─── Reading passage ───

Do a Google search on “strategies to increase revenue.”

You’ll get lots and lots of ideas – from pricing changes to channel expansion. But delivering products faster and more reliably won’t be on this list.

Why? Because last mile delivery, and logistics in general, has historically been regarded as a cost to be managed, not a growth agent to be leveraged.

But hold on tight, that’s changing. In a big way. And B2B companies need to re-evaluate how they manage the last mile. (Are you listening distributors?)

Direct-to-consumer deliveries are a bellwether for changes in last-mile management in the B2B space. Take Target’s surprising announcement at the beginning of the 2018 holiday shopping frenzy that it would offer free two-day shipping with no minimum purchase (unlike Walmart) and no membership fee (unlike Amazon’s requirement for Prime status). Just free, two-day shipping on eCommerce orders – for anyone.

That decision cost Target a boatload of money, and there was only one justification for the move: that it would attract sufficient new customers to warrant the investment.

─── Records provided ───

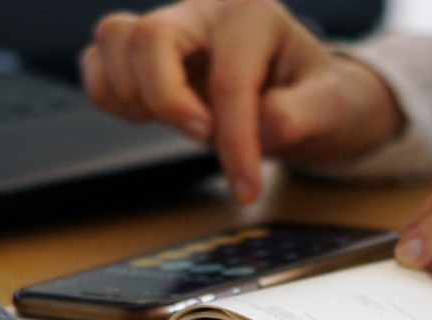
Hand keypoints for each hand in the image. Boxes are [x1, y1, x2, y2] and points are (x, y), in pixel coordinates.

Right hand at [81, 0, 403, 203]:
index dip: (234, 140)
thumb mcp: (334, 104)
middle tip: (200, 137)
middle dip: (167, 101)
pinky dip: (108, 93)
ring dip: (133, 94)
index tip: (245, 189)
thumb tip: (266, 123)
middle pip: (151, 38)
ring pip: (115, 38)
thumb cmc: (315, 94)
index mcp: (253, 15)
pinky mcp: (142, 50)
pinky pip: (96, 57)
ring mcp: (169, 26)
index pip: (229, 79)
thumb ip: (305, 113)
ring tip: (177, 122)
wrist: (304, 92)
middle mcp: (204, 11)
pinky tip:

───

▸ **Problem set**:
- 1) According to the passage on last-mile delivery, what did Target announce at the beginning of the 2018 holiday shopping season?
- 2) Write the next part of the passage on last-mile delivery, picking up after its final sentence.

▸ **Answer section**:
- 1) Target announced free two-day shipping on eCommerce orders for anyone, with no minimum purchase and no membership fee.

- 2)
In this one bold move, last mile delivery operations went from a costly post-sales requirement to a strategic revenue driver. And it happened because, in justifying its investment in faster fulfilment, Target looked for benefits beyond distribution operations. It looked to its top line.

Sadly, in the B2B world that kind of thinking is rare.

Take truck routing software, for example. By removing the guesswork from delivery route planning, the software helps distributors or shippers get products to customers faster, more predictably, at a lower cost, and with visibility of progress for both customer and distributor.

These are the precise outcomes that lead to superior customer retention and revenue growth. But these “top line” factors are still frequently ignored when distributors and other private fleet owners compute the ROI on fleet-related investments. Instead, they focus too often on truck mile reduction and improved asset utilization.

This approach to expense justification makes no sense in a business environment where delivering a superior customer experience will determine tomorrow’s winners and losers.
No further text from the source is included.